Yes. I used mine as a trail bike for a long time with my boxxer on it. It weighed about 37 lbs. So yes, it can be used as a trail bike. I did 30 miles on it one time.


----------



## dmananderson (May 9, 2004)

*Price and When it will come out*

Does anyone know the price and when it will come out.

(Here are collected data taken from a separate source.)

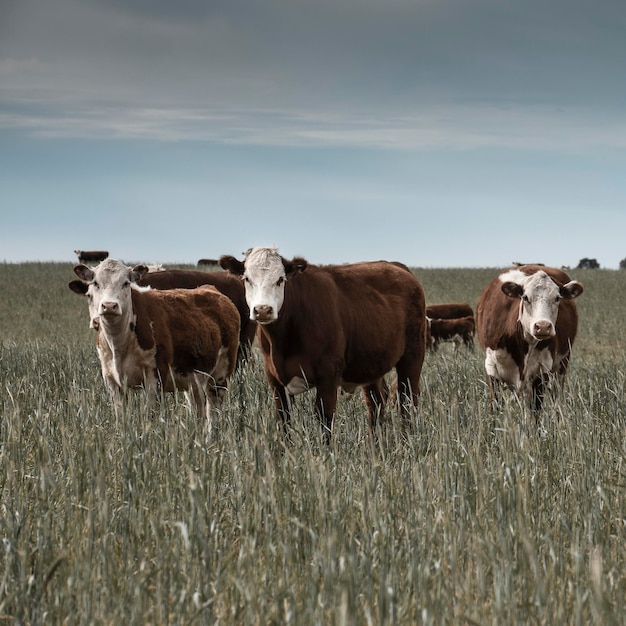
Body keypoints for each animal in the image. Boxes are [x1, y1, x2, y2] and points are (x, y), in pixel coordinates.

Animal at [67, 256, 239, 426]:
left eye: (126, 283)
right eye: (95, 283)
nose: (109, 306)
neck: (119, 344)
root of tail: (211, 290)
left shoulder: (155, 376)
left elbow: (150, 415)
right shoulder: (111, 380)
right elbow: (120, 417)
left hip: (220, 376)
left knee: (213, 413)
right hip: (192, 379)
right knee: (198, 409)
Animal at [217, 244, 426, 438]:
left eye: (280, 280)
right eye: (247, 279)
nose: (262, 310)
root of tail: (396, 266)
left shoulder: (328, 376)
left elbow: (324, 421)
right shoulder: (275, 380)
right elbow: (284, 422)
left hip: (412, 356)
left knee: (408, 400)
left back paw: (408, 441)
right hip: (371, 364)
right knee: (376, 401)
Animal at [476, 264, 584, 414]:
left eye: (557, 298)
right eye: (526, 297)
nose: (543, 327)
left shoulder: (541, 371)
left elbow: (535, 410)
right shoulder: (491, 367)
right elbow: (495, 406)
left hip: (561, 364)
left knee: (556, 399)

Post pics of you complete weyless 67 bikes


----------



## DeeEight (Jan 13, 2004)

likely $695 for the frame/rear shock/seatpost, same basic price they always introduce the Weyless suspension frames for.


----------



## bubbaramdas (Mar 20, 2004)

*Pictures*

Does anyone have any other pictures of their built up weyless 67 freeride bikes? Thanks


----------



## efloetry83 (Jun 23, 2004)

*More pics from a rare 02 all black Weyless 67*

here ya go


----------



## dmananderson (May 9, 2004)

*Time of release*

Does anyone know when the new weyless 67 will be released and the estimated price? Thanks


----------



## Weyvoless (Jan 20, 2004)

I just talked to Steve at Supergo. He stated that they are still at least a month away from hitting the store shelf. As for the price, I can only speculate, but I'm thinking the MSRP, with manitou 6-way will be $749.00+. Hope this helps.


----------



## Padre (Jan 6, 2004)

Those RockShox Deluxe rear shocks that the 02 67 was spec'd w/ were awesome. 
When they would blow up, it would shoot oil everywhere rather than leaking in a subtle manner. Kind of like a water show at Disneyland. 
So if the 02 had swingarm cracks...
The 03 had mainframe cracks...
I wonder what 04 has in store for us? 
Headtube ovalizing? Seattube cracking?

Not sure... all I do know.. in about 4 years the weyless should almost be as strong/flex-free as a Bullit.

Have fun!



efloetry83 said:


> here ya go


----------



## Weyvoless (Jan 20, 2004)

Padre,

I didn't want to have to do this, but......The Weyless held up well enough in the last race to beat you A$$ by over 30 seconds, so I'm not complaining. Don't Dis the Weyless! It's a cost effective way to get into free ride and DH. Now, when you get back from girl's camp let me know, so we can hit Big Bear again with Durf-off.


----------



## dream4est (May 21, 2003)

dmananderson said:


> Does anyone know when the new weyless 67 will be released and the estimated price? Thanks


i just went to transition's site and the new dirtbag is like 10 times the frame a weyless is. no disrespect to weyvoless but those frames blow. the transition is 850 for the 6" travel version and 950 for the 7" version. who can beat that?


----------